Distance-based Feature Selection¶
- class feasel.f_ORIG.DistanceFS(dataset: ndarray, target: ndarray, selected: set[int], n_features: int = 1, metric: str = 'weighted euclidean', verbose: int = 0)¶
Bases:
FeaselBase- __init__(dataset: ndarray, target: ndarray, selected: set[int], n_features: int = 1, metric: str = 'weighted euclidean', verbose: int = 0)¶
Implements the Distance Based Feature Selection found in “Adaptive Hybrid Feature Selection (AHFS)” by Viharos et al. https://doi.org/10.1016/j.patcog.2021.107932
- Parameters:
dataset (np.ndarray) – Dataset of size (n_samples, n_features).
target (np.ndarray) – Target vector of size (n_samples,).
selected (set[int]) – Already selected set of feature indices of size (n_selected,).
n_features (int) – Maximum number of features to select. Default value is 1.
metric (str) – The distance metric to use. Default value is “weighted euclidean”.
verbose (int) – Verbosity. 0: no output; 1: prints execution time, selected feature and metric; 2: prints every step. Recommend turning off parallel execution when verbose is 2. Note that increased verbosity affects execution time. Default value is 0.
- Variables:
_flags – Dictionary of flags describing the capabilities of the algorithm.
_measures_used – Set of measure names used in the algorithm.
- Returns:
None
- Return type:
None
- transform() tuple[set[int], float]¶
Applies the algorithm.
- Returns:
Selected feature index or indices, execution time; tuple of size (2,).
- Return type:
tuple[set[int], float]

* _Records supplied_:
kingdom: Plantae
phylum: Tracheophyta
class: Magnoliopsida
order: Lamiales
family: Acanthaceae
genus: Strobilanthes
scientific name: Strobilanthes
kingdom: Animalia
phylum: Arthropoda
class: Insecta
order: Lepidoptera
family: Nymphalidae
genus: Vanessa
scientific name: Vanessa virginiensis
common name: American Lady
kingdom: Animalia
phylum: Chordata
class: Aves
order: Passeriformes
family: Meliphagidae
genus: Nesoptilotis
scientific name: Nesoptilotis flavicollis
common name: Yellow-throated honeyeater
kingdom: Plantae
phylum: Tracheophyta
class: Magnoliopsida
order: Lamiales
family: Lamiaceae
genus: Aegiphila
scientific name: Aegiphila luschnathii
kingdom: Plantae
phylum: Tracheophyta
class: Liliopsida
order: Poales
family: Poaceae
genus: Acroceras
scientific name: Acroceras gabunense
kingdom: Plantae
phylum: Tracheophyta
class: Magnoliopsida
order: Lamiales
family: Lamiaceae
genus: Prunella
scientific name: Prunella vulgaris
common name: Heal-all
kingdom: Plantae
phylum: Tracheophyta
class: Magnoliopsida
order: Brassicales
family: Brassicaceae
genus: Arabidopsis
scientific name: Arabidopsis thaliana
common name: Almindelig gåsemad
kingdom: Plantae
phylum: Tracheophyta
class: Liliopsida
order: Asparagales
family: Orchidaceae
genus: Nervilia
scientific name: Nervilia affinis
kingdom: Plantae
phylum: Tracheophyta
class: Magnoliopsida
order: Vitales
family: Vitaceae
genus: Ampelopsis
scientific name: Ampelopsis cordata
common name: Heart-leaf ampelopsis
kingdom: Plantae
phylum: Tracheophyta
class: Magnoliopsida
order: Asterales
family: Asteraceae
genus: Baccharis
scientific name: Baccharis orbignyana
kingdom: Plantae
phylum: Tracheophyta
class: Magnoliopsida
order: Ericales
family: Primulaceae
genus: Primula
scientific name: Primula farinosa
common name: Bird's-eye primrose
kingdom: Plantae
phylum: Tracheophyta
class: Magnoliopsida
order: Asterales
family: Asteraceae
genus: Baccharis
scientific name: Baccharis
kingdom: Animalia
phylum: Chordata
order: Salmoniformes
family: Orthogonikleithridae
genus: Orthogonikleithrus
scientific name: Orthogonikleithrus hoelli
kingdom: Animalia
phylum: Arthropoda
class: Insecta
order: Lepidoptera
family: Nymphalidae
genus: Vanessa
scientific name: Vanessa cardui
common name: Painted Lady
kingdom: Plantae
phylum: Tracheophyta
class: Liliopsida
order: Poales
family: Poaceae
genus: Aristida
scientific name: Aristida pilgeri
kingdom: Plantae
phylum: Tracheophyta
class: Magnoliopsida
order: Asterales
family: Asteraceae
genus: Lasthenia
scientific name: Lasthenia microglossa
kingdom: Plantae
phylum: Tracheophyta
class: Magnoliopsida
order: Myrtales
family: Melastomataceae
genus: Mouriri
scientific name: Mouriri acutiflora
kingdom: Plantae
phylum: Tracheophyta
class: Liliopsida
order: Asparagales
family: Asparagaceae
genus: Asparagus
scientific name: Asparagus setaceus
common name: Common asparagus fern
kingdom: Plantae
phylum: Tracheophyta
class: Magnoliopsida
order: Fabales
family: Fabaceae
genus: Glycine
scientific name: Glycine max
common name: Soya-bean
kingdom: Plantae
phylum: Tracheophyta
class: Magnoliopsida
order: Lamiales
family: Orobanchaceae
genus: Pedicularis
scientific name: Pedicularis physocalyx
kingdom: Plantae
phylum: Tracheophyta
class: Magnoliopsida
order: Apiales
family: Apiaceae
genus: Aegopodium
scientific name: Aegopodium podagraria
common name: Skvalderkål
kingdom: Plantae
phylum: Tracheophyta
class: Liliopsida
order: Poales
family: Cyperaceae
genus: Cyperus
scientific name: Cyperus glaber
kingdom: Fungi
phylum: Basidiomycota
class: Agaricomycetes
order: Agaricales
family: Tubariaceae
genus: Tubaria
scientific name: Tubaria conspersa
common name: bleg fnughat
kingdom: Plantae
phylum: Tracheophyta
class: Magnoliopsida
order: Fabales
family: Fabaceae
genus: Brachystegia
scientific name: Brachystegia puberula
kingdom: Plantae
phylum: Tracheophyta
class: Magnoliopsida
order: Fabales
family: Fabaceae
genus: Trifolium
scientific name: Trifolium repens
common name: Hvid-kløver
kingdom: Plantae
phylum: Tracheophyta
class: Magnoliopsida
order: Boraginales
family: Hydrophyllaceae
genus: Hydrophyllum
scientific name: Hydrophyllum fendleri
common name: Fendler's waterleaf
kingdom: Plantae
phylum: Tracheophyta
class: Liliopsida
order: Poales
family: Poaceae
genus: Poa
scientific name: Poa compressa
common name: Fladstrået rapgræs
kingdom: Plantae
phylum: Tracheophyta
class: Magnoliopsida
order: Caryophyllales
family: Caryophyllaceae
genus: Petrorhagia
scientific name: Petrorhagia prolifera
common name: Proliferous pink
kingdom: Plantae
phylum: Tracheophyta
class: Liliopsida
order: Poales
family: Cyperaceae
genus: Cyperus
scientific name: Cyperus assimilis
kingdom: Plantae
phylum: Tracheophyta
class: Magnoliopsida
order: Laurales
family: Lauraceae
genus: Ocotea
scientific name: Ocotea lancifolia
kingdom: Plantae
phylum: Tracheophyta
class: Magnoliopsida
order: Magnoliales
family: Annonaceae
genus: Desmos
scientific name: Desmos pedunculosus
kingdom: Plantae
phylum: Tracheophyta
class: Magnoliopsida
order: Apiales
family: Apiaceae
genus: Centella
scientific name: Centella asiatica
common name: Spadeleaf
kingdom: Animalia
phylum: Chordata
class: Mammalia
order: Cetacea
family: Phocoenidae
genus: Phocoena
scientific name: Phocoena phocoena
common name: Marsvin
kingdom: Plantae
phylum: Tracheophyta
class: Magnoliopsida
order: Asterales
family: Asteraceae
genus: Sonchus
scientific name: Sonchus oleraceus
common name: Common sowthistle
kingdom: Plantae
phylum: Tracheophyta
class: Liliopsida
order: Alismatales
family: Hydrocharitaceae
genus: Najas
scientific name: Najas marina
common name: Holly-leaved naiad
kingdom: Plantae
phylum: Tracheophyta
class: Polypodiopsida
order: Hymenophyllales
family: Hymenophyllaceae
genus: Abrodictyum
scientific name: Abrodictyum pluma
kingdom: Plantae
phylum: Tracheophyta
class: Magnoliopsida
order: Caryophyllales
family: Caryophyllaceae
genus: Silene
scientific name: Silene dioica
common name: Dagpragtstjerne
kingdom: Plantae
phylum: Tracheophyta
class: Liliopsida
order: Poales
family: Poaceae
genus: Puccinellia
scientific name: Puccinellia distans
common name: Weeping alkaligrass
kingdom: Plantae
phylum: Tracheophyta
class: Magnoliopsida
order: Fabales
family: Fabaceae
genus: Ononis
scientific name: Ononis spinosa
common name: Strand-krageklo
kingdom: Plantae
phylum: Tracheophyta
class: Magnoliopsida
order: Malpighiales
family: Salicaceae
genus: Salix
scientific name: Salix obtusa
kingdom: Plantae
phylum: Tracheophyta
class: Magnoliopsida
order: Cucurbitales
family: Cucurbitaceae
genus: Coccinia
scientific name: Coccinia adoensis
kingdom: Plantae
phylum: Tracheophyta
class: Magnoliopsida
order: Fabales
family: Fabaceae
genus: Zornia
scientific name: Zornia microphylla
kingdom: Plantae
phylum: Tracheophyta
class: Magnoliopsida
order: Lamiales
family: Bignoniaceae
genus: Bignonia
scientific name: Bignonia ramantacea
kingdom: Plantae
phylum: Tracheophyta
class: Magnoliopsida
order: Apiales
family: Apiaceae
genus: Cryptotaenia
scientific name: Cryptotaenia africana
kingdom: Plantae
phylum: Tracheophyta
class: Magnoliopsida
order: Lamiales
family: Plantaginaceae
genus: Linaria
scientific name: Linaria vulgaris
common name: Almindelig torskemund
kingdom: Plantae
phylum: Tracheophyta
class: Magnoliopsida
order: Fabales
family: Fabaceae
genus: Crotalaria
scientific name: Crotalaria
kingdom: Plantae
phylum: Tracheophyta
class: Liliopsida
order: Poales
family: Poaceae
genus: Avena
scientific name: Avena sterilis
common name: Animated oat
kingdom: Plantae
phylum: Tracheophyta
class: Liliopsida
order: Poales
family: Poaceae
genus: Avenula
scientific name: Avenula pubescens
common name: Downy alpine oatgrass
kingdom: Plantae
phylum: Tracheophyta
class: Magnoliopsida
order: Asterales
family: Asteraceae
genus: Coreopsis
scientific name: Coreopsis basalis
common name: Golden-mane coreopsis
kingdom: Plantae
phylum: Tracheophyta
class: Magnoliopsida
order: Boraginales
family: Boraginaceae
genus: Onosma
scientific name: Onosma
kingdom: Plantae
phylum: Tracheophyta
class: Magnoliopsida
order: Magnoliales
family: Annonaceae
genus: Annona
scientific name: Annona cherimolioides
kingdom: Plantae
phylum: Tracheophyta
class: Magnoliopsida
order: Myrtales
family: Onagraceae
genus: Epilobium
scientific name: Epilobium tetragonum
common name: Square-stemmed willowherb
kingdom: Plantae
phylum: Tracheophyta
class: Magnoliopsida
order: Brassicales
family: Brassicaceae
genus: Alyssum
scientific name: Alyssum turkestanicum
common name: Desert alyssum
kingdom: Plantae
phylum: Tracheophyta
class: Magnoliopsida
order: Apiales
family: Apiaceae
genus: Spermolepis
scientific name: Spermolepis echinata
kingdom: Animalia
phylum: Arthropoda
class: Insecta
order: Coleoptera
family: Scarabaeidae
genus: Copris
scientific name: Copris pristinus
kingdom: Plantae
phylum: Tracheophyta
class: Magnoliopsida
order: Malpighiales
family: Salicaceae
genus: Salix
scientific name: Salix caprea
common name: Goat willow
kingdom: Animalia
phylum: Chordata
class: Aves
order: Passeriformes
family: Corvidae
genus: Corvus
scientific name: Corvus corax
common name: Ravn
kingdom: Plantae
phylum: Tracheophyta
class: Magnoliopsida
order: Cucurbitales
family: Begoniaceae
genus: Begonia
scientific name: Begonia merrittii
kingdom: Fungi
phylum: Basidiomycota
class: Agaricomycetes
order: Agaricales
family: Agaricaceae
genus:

* _Required work_:
- A) According to the page text, what is the default value of the metric parameter?
- B) Update the part of the page text starting at "n_features (int) –" and ending at "value is 0.", replacing "Maximum" with "Largest".

* _List of solutions_:
- A) The default value is "weighted euclidean".

- B)
n_features (int) – Largest number of features to select. Default value is 1.
metric (str) – The distance metric to use. Default value is “weighted euclidean”.
verbose (int) – Verbosity. 0: no output; 1: prints execution time, selected feature and metric; 2: prints every step. Recommend turning off parallel execution when verbose is 2. Note that increased verbosity affects execution time. Default value is 0.